How-To: Pipeline Migration

Migration Sequence

The steps of a full migration can be complicated. Luckily, we provide a step-by-step guide to walk through a full environment migration based on real-world scenarios. This guide is meant to complement the feature documentation for Configuration Migration.

  1. Migrate Connections
  2. Update Connections in Target Environment
  3. Migrate Acquire Tasks
  4. Migrate Transform Tasks
  5. Migrate Notebooks/Scripts
  6. Migrate Custom ADF Pipelines
  7. Validation and Final Checks
  8. Troubleshooting & Rollback Procedures

Step-by-step Walkthrough

Migrate Connections

First you must migrate connections from your source environment to your target environment.

  • Ensure you are in the source environment.
  • Navigate to Settings -> Data Migration
  • Select the target environment.
  • Select Connection Credentials.
  • Choose relevant Connections and click Migrate.

Update Connections in Target Environment

Gather required connection details for your connectors. This may include username/passwords for the correct dev/stage/prod connection, as well as API/Auth strings, etc.

  • In Empower, ensure you are in the target environment.
  • Navigate to Connect module.
  • For each relevant connection, update fields and click "Save and Test".

Migrate Acquire Tasks

After connections are setup in the target environment, we can begin to move over Tasks.

🚧

Tasks for Connections not yet migrated will not be visible for migration!

If you have a task built on a connection, and you have not yet migrated that connection to the Target environment, you will not see this task available for migration!

You must first migrate the connections, then migrate the tasks.

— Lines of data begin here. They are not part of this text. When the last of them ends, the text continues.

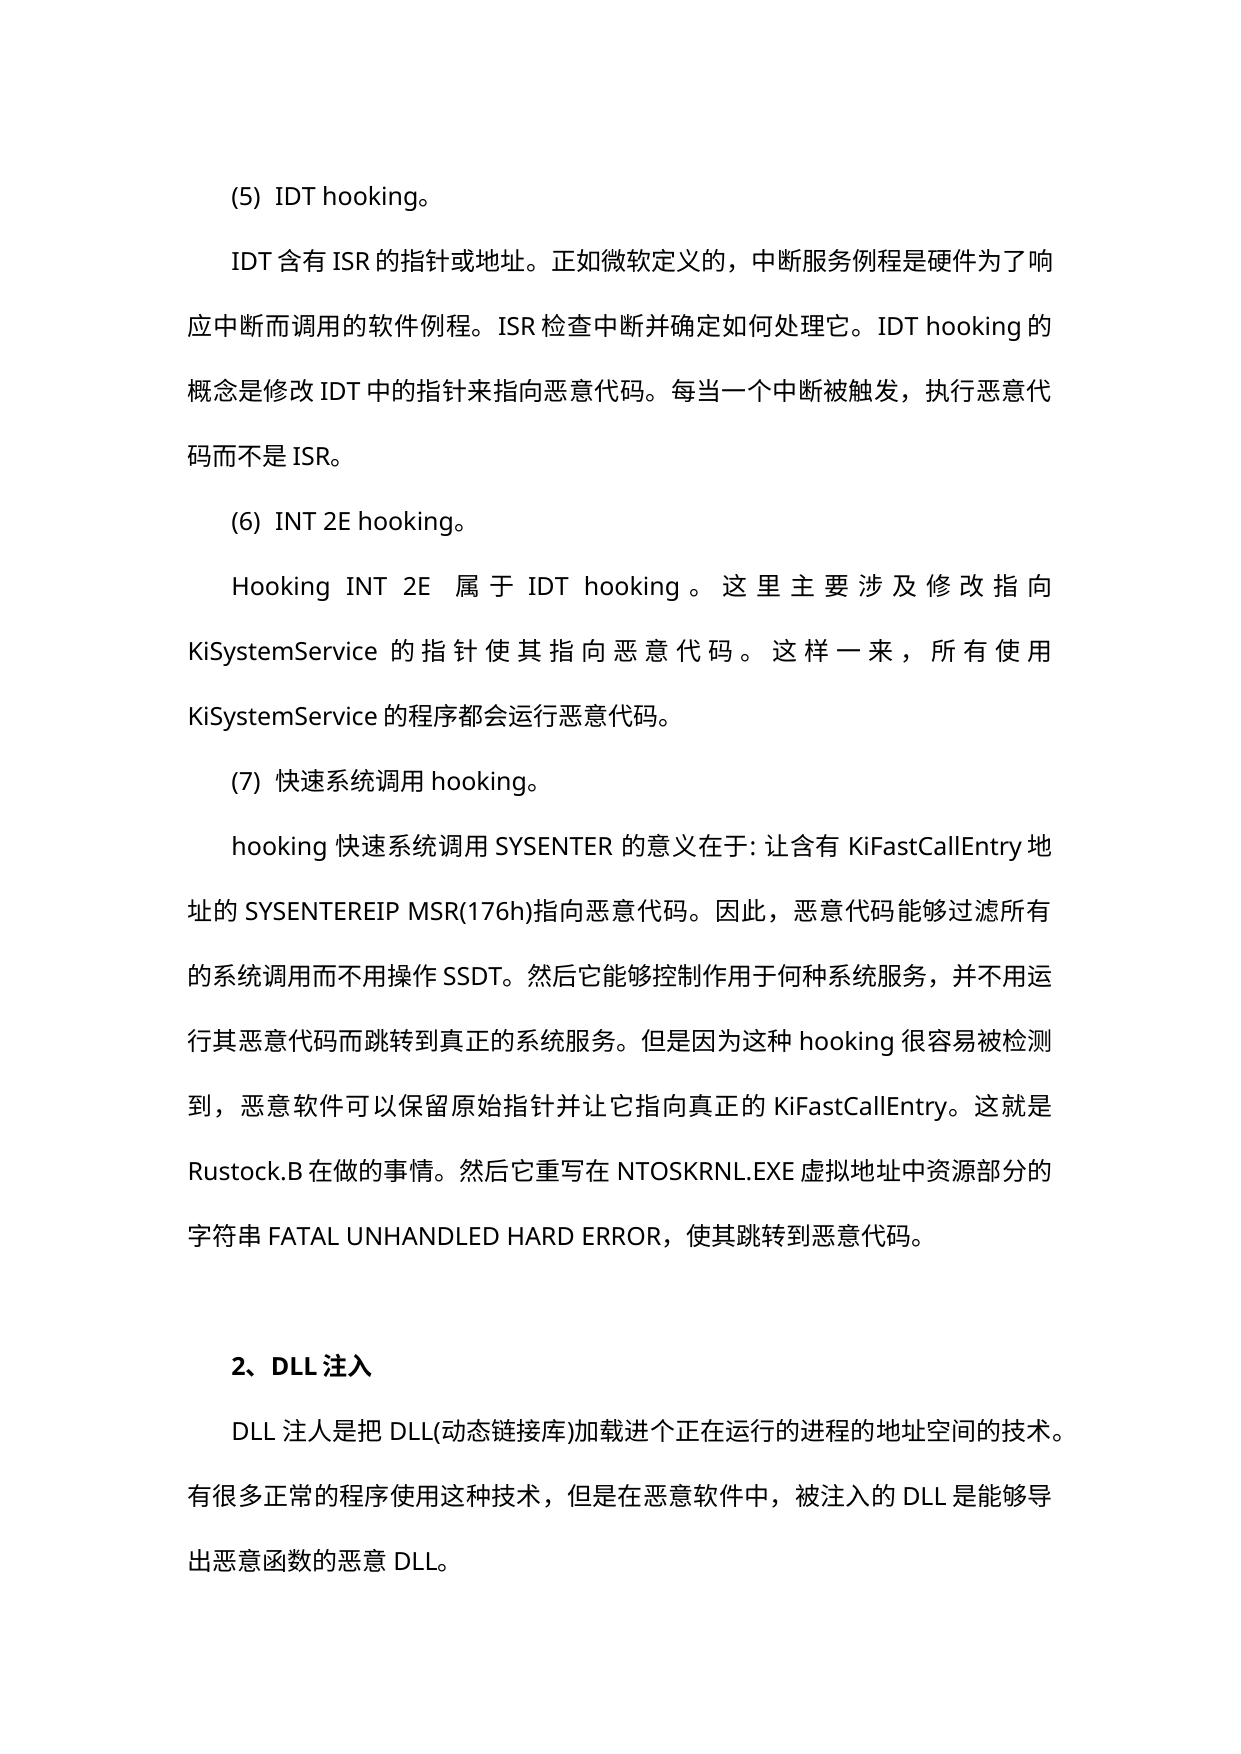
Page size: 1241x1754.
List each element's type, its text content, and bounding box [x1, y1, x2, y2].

list INT 2E hooking。 [231, 487, 1053, 552]
text hooking 快速系统调用SYSENTER 的意义在于: 让含有 KiFastCallEntry地址的SYSENTEREIP MSR(176h)指向恶意代码。因此，恶意代码能够过滤所有的系统调用而不用操作SSDT。然后它能够控制作用于何种系统服务，并不用运行其恶意代码而跳转到真正的系统服务。但是因为这种 hooking 很容易被检测到，恶意软件可以保留原始指针并让它指向真正的KiFastCallEntry。这就是Rustock.B在做的事情。然后它重写在NTOSKRNL.EXE虚拟地址中资源部分的字符串FATAL UNHANDLED HARD ERROR，使其跳转到恶意代码。 [187, 812, 1053, 1267]
text IDT含有ISR的指针或地址。正如微软定义的，中断服务例程是硬件为了响应中断而调用的软件例程。ISR检查中断并确定如何处理它。IDT hooking的概念是修改IDT中的指针来指向恶意代码。每当一个中断被触发，执行恶意代码而不是ISR。 [187, 227, 1053, 487]
list IDT hooking。 [231, 162, 1053, 227]
text Hooking INT 2E 属于IDT hooking。这里主要涉及修改指向 KiSystemService的指针使其指向恶意代码。这样一来，所有使用 KiSystemService的程序都会运行恶意代码。 [187, 552, 1053, 747]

  • Ensure you are in the source environment.
  • In Empower, navigate Settings -> Data Migration.
  • Create a new migration by clicking "+".
  • Select Tasks from the radio button menu.
  • Choose which Acquire Tasks to migrate over.
  • Preview if applicable to ensure configs line up with source expectations.
  • Edit individual tasks to confirm environment-specific settings.
    • This may include configuration specific items, like certain objects being enabled/disabled.
    • This may also include schedule triggers -> schedules are not migrated across environments.

Migrate Transform Tasks

  • .Ensure you are in the source environment.
  • In Empower, navigate to Settings -> Data Migration.
  • Create a new migration by clicking "+".
  • Select Tasks from the radio button menu.
  • Choose which Transform Tasks to migrate over.
  • Preview if applicable to ensure configs line up with source expectations.
  • Edit individual model tasks to confirm environment specific settings.
    • This may include configuration specific items, like certain entities being enabled/disabled.
    • This may also include schedule triggers -> schedules are not migrated across environments.

Migrate Notebooks and Scripts

If migrating Extend Tasks or Transform Tasks, you will need to manually migrate over any notebooks and scripts between Databricks workspaces. You have two options to do so.

Using Git Folders

Databricks supports CI/CD for notebooks and scripts using Git Folders (https://docs.databricks.com/aws/en/repos). We recommend setting this up before you begin development to easily clone/branch/migrate notebooks across environments without hassle.

If using this method for file migration, this is as easy as checking out the branch/commit of the repo in your target environment.

Without Git Folders

In case you have not setup git integration, or do not wish to:

  • In Databricks, navigate to the source workspace.
  • In a separate tab (also in Databricks) navigate to the target workspace.
  • Copy relevant entity notebooks from the source workspace tab.
  • Upload these entity notebooks in your target workspace tab.
  • In Empower, navigate to the target environment's model entity pane.
  • Ensure the filepaths for the notebook field for each entity matches the target workspace filepath in the Databricks filesystem.

Note that this method does make it more complicated to track changes between notebooks. We highly recommend using Git Folders with Databricks for clean CI/CD on notebooks.